L’unzione degli infermi amministrata al Senatore Teresio Borsalino esalta la conversione a Cristo riuscita al magnate alessandrino: l’iter intrapreso dagli Anni Venti (secolo XX) e attestato dal rito cattolico scelto per disciplinare l’unione all’artista Gea della Garisenda è stato indotto dalla solidarietà elargita per concretare l’idea caritatevole di Madre Teresa Michel (Alessandria, 25 settembre 1855 – 25 gennaio 1944).
La vita di Teresa Grillo vedova Michel è stata scandita dall’abiura alla vita borghese per praticare la religiosità e assalire il patrimonio familiare per accogliere gli indigenti alla residenza natìa (la tenuta Cavallerotta insediata sull’area liberata dalla cavalleria asburgica dispersa dalla milizia francese agguerrita alla battaglia di Marengo).
La coscienza collettiva è scossa dall’assistenza fornita agli orfani e ai cittadini più bisognosi dalla suora alessandrina: lo stato laicale di Teresa inviso alla diocesi è caduto per indossare la tonaca monacale (8 gennaio 1899) e presiedere l’istituto femminile di diritto religioso ”Piccole Suore Divina Provvidenza” definito dalla sigla P.S.D.P.
Il nucleo di baracche misere gestito dalla congregazione per curare la popolazione indigente induce il Senatore Borsalino a investire 8 milioni di lire per offrire l’ospizio monumentale costruito sull’area di 17mila metri quadrati. La missiva di parole delicate spedita dal Senatore stupisce Madre Michel: ”Ella, in nome del Signore, prenda possesso del piccolo regno della carità che io sono felice di avere edificato per ispirazione di lei Reverenda Madre e del Buon Dio”.

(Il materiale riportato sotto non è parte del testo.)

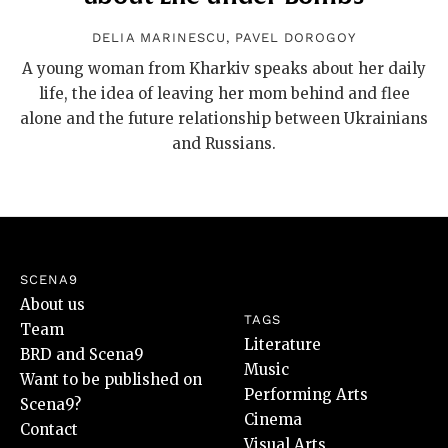
DELIA MARINESCU
,
PAVEL DOROGOY
A young woman from Kharkiv speaks about her daily
life, the idea of leaving her mom behind and flee
alone and the future relationship between Ukrainians
and Russians.
SCENA9
About us
TAGS
Team
Literature
BRD and Scena9
Music
Want to be published on
Performing Arts
Scena9?
Cinema
Contact
Visual Arts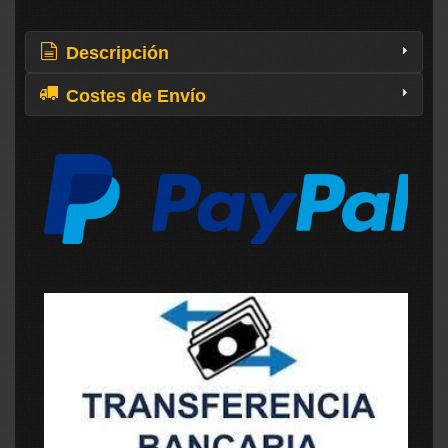
Descripción
Costes de Envío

Borsalino è stato altresì lo sponsor di restauri alla sede scelta dalla congregazione religiosa per inserire l’amministrazione e il noviziato.
La sensibilità è insistita per curare gli operai inseriti al cappellificio e colpiti dalla tubercolosi: la risorsa pari ai 12 milioni di lire è stata stanziata dal capitàno d’industria per costruire (quinquennio 1930 – 1935) il sanatorio (220 posti letto) più moderno all’epoca sull’area di 96mila metri quadrati alla periferia di Alessandria.